In this issue I’d like to talk about the availability of finance and how I can help you obtain it.

 

My September 09 GLOBAL VIEW traced the history of the current global credit crunch – to see that issue click here

 

Since then the availability of loans has if anything got steadily worse. Finance companies here have all but vanished or ceased lending, bank lending criteria is tougher, and many of the types of loans available two or three years ago have disappeared.

 

But there is money around. Here are some observations about the availability of funds – both debt and equity - for property and business. Call or email me if you’d like more detail.

 

Bank Finance

 

Banks are toughening their credit criteria, have fewer funds available to lend and are favouring existing clients. At the same time they are reviewing those existing facilities to seek additional guarantees, covenants, cross collateralisation of securities, GSA security, reduced loan ratios and generally tighter conditions.

 

Banks are notorious for cross collateralising all assets owned and this can lead to problems in a downturn. For example, on the sale of an asset the equity released being retained by the bank to bring other assets owned within new guidelines they require.  We’re constantly being approached by clients to finance acquisitions outside the applicant’s normal banking channels or to refinance existing assets elsewhere.  

 

Having said this we do have good contacts in the banks and are arranging bank loans by providing detailed proposals that enable the bank to better understand your property or business, and your ability to service the debt and repay the loan. 

 

It’s quite simple really, in an environment where money is tight, the more you do to pre-empt the credit department’s questions – yes that includes knowing what their criteria are – the less work and time everyone has to spend on the assessment the more likely the loan will be approved.

» Given records:
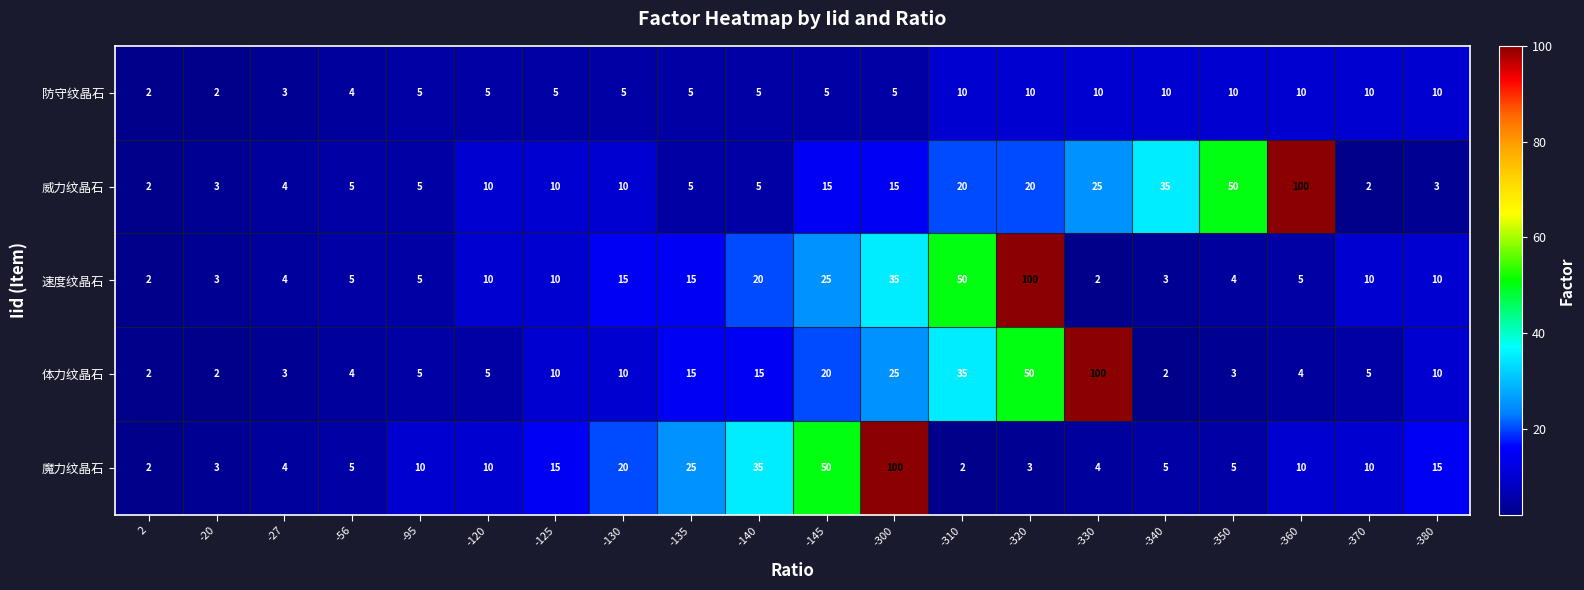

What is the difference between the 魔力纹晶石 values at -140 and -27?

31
--
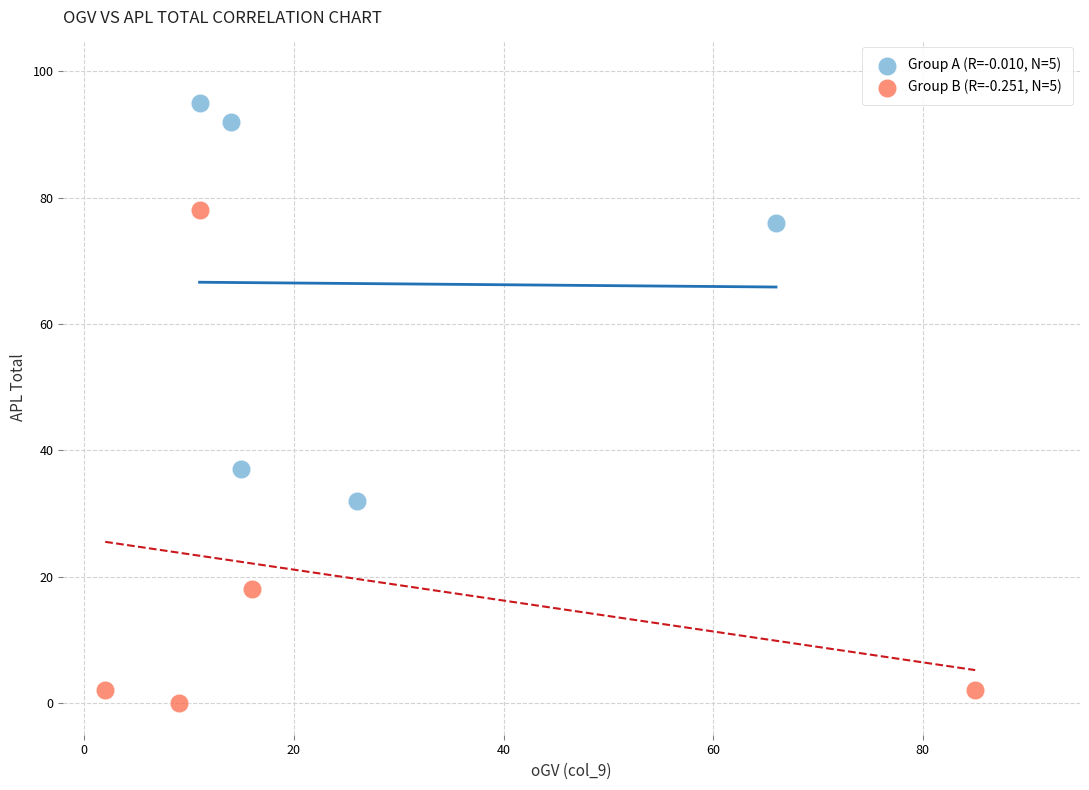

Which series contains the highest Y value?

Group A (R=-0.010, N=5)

» Task to complete: Could you rewrite the part of the text on loan availability that begins at the words "But there is" and stops after "generally tighter conditions.", swapping "existing clients" for "long-standing clients"?

» Solved exercise:
But there is money around. Here are some observations about the availability of funds – both debt and equity - for property and business. Call or email me if you’d like more detail.

 

Bank Finance

 

Banks are toughening their credit criteria, have fewer funds available to lend and are favouring long-standing clients. At the same time they are reviewing those existing facilities to seek additional guarantees, covenants, cross collateralisation of securities, GSA security, reduced loan ratios and generally tighter conditions.